**Source excerpt:**
## begin
Skip to content

Distributions

Joint histograms (counts) of two or three variables. Results are not normalised — they are raw integer counts that can be normalised downstream.


Bin specification

All distribution functions accept bin specifications as either:

  • A dict with start, stop (optional), step keys — equivalent to numpy.arange(start, stop+step, step). If stop is omitted it is inferred from the data maximum.
  • A list or array of explicit bin edges.
bins1: {start: 0, step: 0.5}           # 0, 0.5, 1.0, ...  (stop from data)
bins2: {start: 0, stop: 20, step: 1.0} # 0, 1, 2, ..., 20
bins3: [0, 90, 180, 270, 360]           # explicit edges

distribution3

3-D joint histogram over three variables (typically Hs × Tp × Dir).

Parameter Type Default Description
var1 str "hs" First variable name.
var2 str "tp" Second variable name.
var3 str "dpm" Third variable name.
bins1/2/3 dict or list Bin specifications for each variable.
isdir1/2/3 bool false/false/true Whether each variable is directional (values wrap at 360°).
group str null Time grouping (e.g. month for monthly climatological distributions).

Output variable: dist with dimensions (var1, var2, var3).

- func: distribution3
  dim: time
  data_vars: [hs, tp, dpm]
  var1: hs
  var2: tp
  var3: dpm
  bins1: {start: 0, step: 0.5}
  bins2: {start: 0, step: 1.0}
  bins3: {start: 0, stop: 360, step: 45}
  isdir3: true
  group: month

distribution2

2-D joint histogram over two variables (typically speed × direction).

Parameter Type Default Description
var1 str "wspd" First variable name.
var2 str "wdir" Second variable name.
bins1/2 dict or list Bin specifications.
isdir1/2 bool false/true Whether each variable is directional.
group str null Time grouping.

Output variable: dist2 with dimensions (var1, var2).

- func: distribution2
  dim: time
  data_vars: [wspd, wdir]
  var1: wspd
  var2: wdir
  bins1: {start: 0, step: 1.0}
  bins2: {start: 0, stop: 360, step: 22.5}
  isdir2: true
  group: month

distribution3_timestep

Memory-efficient variant of distribution3 that accumulates histogram counts in time chunks. Suitable for very long timeseries where loading the full dataset at once would exceed memory limits.
## end
**Provided information:**
## begin
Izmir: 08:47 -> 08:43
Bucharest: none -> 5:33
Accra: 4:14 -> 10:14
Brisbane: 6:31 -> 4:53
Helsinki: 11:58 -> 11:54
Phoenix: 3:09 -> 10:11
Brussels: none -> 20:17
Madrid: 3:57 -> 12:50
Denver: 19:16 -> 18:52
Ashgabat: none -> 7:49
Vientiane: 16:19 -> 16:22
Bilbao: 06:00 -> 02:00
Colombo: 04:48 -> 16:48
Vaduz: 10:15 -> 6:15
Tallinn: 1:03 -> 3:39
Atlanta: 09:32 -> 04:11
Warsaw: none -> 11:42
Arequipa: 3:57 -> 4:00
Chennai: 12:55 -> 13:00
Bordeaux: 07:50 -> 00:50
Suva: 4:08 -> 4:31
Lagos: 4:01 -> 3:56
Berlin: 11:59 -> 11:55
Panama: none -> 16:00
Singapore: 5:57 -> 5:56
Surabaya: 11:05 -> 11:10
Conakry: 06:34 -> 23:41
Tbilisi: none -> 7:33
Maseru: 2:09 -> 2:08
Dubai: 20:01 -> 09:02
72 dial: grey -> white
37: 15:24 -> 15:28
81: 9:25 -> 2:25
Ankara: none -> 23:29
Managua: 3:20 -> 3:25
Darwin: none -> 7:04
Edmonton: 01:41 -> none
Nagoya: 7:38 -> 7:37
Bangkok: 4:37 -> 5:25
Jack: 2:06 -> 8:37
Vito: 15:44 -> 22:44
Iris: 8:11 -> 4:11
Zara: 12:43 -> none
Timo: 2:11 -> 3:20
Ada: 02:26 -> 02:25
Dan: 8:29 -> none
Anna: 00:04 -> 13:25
## end
**Task list:**
(1) Answer these questions using the distributions documentation.
(a) Are the histogram results normalized, and if not, what form do they take?
(b) What is the default value of var3 in distribution3?
(c) What is the output variable of distribution2, and what are its dimensions?
(2) Reproduce word for word the stretch of the distributions documentation from "- func: distribution2" through "exceed memory limits.".

**The responses:**
(1)
(a) No. They are raw integer counts that can be normalized downstream.
(b) "dpm"
(c) The output variable is dist2, with dimensions (var1, var2).

(2)
- func: distribution2
  dim: time
  data_vars: [wspd, wdir]
  var1: wspd
  var2: wdir
  bins1: {start: 0, step: 1.0}
  bins2: {start: 0, stop: 360, step: 22.5}
  isdir2: true
  group: month

distribution3_timestep

Memory-efficient variant of distribution3 that accumulates histogram counts in time chunks. Suitable for very long timeseries where loading the full dataset at once would exceed memory limits.